Both checks are performed matching firstname and lastname with each other and “crosswise” (firstname with lastname and lastname with firstname). (Example: “Gilles, Reboul” and “Reboul, Gilles”) I should add that checks using just these two fields will not be sufficient for a typical business scenario, other fields have to be taken into account (for example birth date or address).

After implementing these relatively simple checks, I found a couple of “pairs”, ranging from pretty obvious to borderline cases (Chris Brown and Christopher Brown could be the same person, but could also be two different athletes). All in all, I was able to identify 11 pairs that are in fact duplicates, representing 1.7% of my 632 athletes. I found this number to be quite surprisingly large – I would have guessed that the number would be smaller: with the small number of athletes, just one person (me) adding athletes to the database and the manual checks I had already performed. The typical situation in a business would be more conducive for adding duplicates (larger pool of records, a lot of people adding data, users not quite as diligent as I thought I was).

Once the pairs are identified, there has to be a manual step to determine if the pairs are indeed duplicates of one another. This is very hard to be done by an algorithm, there are just too many scenarios to consider.

Survivorship

Once the duplicates are determined, the issue of survivorship comes up – i.e. identifying the “best” record that should be used in the future. In a business context, there are some automatic steps that can be performed (for example collecting the different fields that are filled in the records). When having to decide between different values, there may be some more help available for limited areas (for example when identifying valid addresses). But typically, when making a decision which value is right a human has to be involved (Erica or Erika?).

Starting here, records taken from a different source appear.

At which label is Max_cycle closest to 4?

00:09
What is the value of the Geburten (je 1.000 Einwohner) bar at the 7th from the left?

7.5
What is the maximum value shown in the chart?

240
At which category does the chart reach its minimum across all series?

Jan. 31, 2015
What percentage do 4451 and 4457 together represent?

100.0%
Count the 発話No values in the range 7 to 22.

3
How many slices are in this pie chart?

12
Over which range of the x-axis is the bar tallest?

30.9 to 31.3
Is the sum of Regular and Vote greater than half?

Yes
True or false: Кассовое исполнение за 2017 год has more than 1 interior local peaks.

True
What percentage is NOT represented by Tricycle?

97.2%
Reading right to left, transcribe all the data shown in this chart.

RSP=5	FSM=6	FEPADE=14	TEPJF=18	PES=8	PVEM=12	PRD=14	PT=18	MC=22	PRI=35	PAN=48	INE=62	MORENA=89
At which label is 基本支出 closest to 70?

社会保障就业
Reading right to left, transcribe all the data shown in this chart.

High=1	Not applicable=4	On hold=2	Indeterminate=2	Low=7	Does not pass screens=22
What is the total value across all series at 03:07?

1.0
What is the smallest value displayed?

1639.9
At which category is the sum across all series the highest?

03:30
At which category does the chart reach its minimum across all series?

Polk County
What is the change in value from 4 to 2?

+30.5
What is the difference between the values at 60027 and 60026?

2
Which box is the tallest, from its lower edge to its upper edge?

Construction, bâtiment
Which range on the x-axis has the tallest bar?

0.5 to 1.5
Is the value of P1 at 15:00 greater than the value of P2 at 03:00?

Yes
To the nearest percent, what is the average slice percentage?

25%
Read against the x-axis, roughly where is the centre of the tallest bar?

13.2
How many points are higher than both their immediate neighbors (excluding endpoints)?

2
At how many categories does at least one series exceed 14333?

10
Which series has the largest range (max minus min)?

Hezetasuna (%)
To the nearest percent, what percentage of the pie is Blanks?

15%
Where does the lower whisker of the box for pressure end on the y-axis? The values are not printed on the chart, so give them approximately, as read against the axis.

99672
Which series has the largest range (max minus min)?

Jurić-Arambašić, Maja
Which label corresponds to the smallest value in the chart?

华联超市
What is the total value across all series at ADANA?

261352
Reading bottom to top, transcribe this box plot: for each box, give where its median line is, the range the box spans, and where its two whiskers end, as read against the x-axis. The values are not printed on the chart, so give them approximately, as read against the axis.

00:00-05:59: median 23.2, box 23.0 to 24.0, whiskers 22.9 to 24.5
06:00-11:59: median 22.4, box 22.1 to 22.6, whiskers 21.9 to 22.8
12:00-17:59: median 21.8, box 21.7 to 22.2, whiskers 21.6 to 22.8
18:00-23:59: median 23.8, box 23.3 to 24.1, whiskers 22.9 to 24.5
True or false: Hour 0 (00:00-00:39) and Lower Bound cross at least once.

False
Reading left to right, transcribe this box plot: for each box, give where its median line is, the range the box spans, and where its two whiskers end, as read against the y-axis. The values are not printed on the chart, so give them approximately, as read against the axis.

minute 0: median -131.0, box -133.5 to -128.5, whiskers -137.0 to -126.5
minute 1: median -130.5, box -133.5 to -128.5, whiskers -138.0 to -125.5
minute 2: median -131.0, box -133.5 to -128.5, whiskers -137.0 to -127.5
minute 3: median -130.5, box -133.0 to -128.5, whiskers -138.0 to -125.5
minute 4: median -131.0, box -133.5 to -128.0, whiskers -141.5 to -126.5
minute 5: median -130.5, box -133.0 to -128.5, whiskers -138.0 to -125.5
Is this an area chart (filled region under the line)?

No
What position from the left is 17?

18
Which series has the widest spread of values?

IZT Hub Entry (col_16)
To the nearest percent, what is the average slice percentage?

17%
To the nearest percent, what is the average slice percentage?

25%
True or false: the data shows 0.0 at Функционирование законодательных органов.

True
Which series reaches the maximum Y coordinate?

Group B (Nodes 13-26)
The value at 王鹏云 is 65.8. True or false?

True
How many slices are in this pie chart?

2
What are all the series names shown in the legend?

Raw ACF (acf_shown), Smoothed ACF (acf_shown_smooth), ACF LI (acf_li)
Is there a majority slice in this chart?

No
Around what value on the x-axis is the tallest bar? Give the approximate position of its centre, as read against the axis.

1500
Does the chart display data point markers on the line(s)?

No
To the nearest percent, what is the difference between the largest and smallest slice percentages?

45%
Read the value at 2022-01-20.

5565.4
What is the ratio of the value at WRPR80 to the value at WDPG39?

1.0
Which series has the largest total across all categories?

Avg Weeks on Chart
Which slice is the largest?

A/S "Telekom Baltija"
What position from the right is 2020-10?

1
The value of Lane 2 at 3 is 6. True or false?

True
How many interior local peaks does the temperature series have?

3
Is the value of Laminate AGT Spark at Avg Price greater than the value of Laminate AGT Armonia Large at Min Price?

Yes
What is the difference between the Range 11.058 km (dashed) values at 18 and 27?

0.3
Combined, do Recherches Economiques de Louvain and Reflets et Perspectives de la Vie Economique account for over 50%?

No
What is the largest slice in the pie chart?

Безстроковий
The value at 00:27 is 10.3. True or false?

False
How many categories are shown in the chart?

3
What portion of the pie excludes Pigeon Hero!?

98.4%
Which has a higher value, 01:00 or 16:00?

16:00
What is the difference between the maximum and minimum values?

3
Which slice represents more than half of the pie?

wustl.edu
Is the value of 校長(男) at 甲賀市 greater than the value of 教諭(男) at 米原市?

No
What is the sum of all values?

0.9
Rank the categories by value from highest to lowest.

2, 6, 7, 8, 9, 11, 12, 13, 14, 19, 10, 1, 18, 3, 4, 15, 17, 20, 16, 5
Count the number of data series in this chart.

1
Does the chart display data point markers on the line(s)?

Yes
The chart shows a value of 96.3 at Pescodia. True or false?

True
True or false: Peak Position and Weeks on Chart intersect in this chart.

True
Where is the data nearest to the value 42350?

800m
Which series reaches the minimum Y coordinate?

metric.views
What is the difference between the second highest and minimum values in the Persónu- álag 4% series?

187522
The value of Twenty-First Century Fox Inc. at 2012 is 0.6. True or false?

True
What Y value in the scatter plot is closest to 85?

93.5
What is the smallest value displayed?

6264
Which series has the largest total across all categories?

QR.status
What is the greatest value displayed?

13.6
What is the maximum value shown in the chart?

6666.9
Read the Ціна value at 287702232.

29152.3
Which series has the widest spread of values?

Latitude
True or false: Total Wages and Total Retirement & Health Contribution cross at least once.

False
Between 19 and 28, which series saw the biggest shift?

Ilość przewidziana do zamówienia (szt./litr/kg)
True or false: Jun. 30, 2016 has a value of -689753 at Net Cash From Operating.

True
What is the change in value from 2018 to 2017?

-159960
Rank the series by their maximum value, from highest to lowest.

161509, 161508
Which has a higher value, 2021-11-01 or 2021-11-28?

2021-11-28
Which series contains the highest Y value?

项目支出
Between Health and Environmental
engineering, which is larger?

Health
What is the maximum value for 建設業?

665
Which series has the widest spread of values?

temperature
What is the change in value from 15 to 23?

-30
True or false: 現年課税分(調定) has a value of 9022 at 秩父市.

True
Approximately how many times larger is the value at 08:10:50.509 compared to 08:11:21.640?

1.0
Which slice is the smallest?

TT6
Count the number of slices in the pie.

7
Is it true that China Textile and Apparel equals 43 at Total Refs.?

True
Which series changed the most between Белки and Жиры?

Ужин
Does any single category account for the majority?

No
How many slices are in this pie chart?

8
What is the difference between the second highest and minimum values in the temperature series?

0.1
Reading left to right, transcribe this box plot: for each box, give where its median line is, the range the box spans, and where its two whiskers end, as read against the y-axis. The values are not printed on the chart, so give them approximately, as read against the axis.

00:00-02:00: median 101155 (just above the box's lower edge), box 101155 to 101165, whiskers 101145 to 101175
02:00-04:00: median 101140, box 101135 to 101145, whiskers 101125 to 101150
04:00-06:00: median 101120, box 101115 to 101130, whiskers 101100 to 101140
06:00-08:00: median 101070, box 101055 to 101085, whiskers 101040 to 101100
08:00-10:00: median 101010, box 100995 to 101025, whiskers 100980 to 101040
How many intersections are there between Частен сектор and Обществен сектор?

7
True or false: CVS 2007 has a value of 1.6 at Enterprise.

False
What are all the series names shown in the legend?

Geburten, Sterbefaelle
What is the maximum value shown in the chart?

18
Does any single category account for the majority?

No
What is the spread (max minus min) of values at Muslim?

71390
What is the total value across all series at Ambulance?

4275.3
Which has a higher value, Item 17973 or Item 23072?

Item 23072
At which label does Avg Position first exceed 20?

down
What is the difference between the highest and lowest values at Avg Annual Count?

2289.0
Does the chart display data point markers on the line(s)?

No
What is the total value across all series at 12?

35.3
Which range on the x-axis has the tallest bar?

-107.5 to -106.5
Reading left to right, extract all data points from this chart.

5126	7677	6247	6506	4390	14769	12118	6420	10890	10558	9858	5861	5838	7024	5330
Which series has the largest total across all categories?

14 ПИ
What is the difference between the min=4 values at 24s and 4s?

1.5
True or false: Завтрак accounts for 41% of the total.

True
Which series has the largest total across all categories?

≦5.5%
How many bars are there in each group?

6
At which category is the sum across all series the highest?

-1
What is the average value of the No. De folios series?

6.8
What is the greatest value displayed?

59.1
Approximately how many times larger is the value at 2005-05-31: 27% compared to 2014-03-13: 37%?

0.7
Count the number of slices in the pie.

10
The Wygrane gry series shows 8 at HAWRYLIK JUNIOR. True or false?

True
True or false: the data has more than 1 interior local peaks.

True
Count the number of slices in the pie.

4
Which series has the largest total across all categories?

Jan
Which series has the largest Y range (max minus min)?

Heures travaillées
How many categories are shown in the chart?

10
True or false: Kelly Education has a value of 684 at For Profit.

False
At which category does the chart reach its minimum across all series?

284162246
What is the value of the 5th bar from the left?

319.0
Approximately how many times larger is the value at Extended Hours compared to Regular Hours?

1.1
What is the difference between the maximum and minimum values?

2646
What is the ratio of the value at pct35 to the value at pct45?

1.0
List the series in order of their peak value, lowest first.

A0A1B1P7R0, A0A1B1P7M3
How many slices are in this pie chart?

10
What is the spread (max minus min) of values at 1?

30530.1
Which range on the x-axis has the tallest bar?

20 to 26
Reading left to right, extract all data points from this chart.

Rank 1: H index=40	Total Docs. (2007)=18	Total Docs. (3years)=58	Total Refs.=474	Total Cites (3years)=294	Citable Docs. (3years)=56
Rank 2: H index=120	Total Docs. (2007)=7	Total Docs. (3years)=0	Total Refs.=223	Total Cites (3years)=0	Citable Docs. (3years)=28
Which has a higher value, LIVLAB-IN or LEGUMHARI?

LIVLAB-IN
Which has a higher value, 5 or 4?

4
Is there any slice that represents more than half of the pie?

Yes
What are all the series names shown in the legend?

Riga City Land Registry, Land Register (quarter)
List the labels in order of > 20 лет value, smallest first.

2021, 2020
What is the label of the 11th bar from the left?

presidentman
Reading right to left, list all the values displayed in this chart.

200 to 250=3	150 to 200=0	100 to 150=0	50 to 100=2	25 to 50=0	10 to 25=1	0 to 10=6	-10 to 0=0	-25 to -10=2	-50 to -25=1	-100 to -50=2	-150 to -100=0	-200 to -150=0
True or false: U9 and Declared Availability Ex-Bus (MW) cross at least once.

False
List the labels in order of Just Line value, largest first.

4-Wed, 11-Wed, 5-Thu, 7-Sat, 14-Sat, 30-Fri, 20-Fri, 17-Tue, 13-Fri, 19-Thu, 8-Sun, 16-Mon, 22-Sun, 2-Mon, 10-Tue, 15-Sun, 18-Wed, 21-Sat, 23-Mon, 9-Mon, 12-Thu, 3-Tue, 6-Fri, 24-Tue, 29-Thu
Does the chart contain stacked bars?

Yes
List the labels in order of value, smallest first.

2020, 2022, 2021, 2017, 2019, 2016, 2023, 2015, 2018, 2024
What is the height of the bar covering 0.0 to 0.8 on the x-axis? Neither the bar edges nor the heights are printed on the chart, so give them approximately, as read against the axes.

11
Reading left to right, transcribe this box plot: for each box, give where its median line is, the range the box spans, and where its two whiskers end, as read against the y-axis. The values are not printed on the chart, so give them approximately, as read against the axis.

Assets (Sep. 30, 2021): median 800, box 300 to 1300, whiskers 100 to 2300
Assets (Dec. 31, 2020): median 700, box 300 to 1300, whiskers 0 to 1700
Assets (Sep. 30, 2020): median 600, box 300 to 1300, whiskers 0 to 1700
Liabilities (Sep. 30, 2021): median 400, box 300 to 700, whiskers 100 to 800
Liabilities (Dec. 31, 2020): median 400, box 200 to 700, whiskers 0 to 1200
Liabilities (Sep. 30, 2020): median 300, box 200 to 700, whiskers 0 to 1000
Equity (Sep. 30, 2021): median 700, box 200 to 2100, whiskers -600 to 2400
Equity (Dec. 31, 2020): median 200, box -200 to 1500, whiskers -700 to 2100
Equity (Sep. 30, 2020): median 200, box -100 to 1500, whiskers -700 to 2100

What to do with the Duplicates?

Once the survivor is clear, what to do with the duplicates is still open. In my case, I could just change the race results to point to the “right” athlete record and the other record could be deleted. In business cases, this may be a bit more difficult to do. For example, changing the owner of an account in a banking system is quite an involved procedure (and may even involve some communication with the customer). Also, deleting partners may not always be possible – in the banking example, you probably want to preserve the fact that for a time some other “record” was the owner of an account. In these cases, the minimum you want to do is to “mark” the duplicates in a certain way (so that it is not used anew) and you also want to point to the survivor ( so people know which is the right partner to use and some systems may provide a unified view on these two partners).

Most of the times, correctly updating the system to reflect that duplicates and survivors have been identified is a highly manual process, especially if there is a complicated IT infrastructure with a number of different applications involved. I’m not aware of any general tools that help with this.

Summary

Using my example, a relatively simple algorithm already provided good results in identify duplicate candidates. The percentage of 1.7% that I found in my data is probably a low estimate for bigger, commercial data. I was able to deal with the candidates pretty easily, in a commercial environment this would have been a lot more complicated.